Document excerpt:
==============================

22

Tried this:

import boto3
from boto3.s3.transfer import TransferConfig, S3Transfer
path = "/temp/"
fileName = "bigFile.gz" # this happens to be a 5.9 Gig file
client = boto3.client('s3', region)
config = TransferConfig(
    multipart_threshold=4*1024, # number of bytes
    max_concurrency=10,
    num_download_attempts=10,
)
transfer = S3Transfer(client, config)
transfer.upload_file(path+fileName, 'bucket', 'key')

Result: 5.9 gig file on s3. Doesn't seem to contain multiple parts.

I found this example, but part is not defined.

import boto3

bucket = 'bucket'
path = "/temp/"
fileName = "bigFile.gz"
key = 'key'

s3 = boto3.client('s3')

# Initiate the multipart upload and send the part(s)
mpu = s3.create_multipart_upload(Bucket=bucket, Key=key)
with open(path+fileName,'rb') as data:
    part1 = s3.upload_part(Bucket=bucket
                           , Key=key
                           , PartNumber=1
                           , UploadId=mpu['UploadId']
                           , Body=data)

# Next, we need to gather information about each part to complete
# the upload. Needed are the part number and ETag.
part_info = {
    'Parts': [
        {
            'PartNumber': 1,
            'ETag': part['ETag']
        }
    ]
}

# Now the upload works!
s3.complete_multipart_upload(Bucket=bucket
                             , Key=key
                             , UploadId=mpu['UploadId']
                             , MultipartUpload=part_info)

Question: Does anyone know how to use the multipart upload with boto3?

==============================

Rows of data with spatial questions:

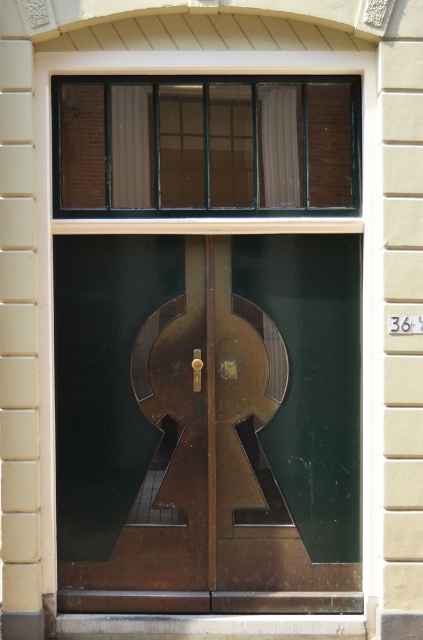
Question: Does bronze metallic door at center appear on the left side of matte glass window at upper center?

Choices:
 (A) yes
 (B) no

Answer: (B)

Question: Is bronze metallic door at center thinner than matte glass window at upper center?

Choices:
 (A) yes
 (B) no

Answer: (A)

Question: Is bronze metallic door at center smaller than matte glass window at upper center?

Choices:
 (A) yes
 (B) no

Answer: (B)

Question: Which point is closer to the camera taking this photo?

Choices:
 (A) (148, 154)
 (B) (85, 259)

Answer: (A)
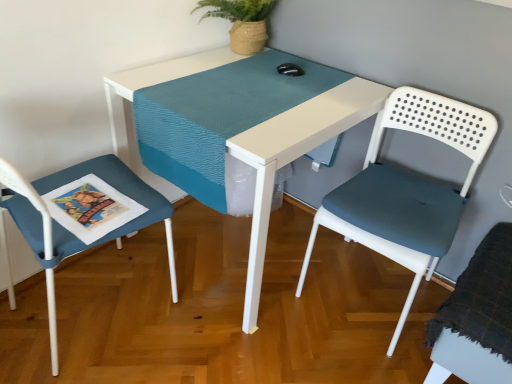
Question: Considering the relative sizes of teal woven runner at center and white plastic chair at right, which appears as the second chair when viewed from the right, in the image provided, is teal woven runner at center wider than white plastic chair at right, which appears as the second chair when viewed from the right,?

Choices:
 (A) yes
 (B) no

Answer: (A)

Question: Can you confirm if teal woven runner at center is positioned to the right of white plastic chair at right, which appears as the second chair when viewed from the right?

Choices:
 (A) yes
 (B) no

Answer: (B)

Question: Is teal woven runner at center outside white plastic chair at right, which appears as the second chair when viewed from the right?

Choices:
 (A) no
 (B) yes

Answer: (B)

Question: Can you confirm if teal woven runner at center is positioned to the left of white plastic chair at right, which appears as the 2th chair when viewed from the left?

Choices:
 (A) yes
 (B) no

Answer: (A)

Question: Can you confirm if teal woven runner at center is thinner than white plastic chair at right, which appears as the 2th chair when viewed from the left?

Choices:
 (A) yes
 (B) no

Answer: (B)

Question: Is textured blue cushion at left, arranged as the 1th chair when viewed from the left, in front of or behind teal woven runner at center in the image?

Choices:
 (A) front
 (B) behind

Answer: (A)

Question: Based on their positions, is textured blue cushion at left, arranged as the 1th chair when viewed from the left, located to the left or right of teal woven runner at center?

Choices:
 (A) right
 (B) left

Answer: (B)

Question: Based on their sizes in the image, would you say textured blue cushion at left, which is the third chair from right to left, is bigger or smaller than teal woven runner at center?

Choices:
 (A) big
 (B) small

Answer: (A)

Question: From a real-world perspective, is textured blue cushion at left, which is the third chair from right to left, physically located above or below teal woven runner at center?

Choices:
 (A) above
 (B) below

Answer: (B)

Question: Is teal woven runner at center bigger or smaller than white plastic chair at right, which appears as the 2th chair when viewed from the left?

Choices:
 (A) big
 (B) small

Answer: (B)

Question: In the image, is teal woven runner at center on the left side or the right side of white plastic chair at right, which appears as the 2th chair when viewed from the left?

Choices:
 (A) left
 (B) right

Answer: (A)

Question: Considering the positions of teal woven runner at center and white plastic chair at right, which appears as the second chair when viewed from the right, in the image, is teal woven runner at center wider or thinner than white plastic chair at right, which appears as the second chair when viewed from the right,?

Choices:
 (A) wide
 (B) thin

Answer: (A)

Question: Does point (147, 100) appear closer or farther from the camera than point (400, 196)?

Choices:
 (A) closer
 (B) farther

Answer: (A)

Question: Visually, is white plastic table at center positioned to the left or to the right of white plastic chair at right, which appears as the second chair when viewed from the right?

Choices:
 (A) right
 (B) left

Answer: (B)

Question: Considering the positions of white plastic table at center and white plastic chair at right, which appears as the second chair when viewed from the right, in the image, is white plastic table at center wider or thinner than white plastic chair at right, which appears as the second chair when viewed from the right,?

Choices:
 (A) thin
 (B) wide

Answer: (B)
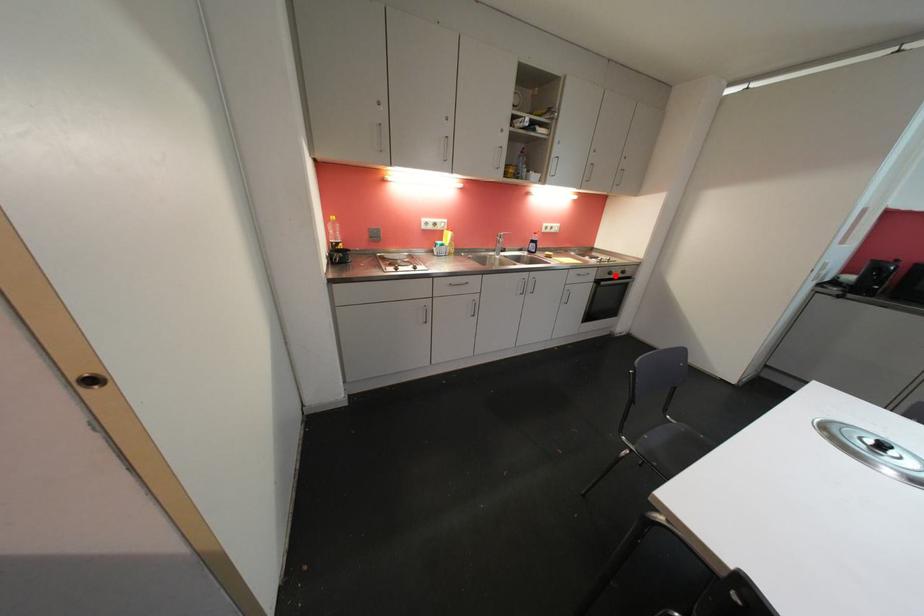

==============================

What is asked:
a – In the boto3 multipart upload post, what happened after the first script ran?
b – Please translate this sentence from the boto3 multipart upload post into Spanish: "I found this example, but part is not defined."

Task answers:
a – A 5.9 gig file ended up on S3, but it didn't seem to contain multiple parts.

b – Encontré este ejemplo, pero part no está definido.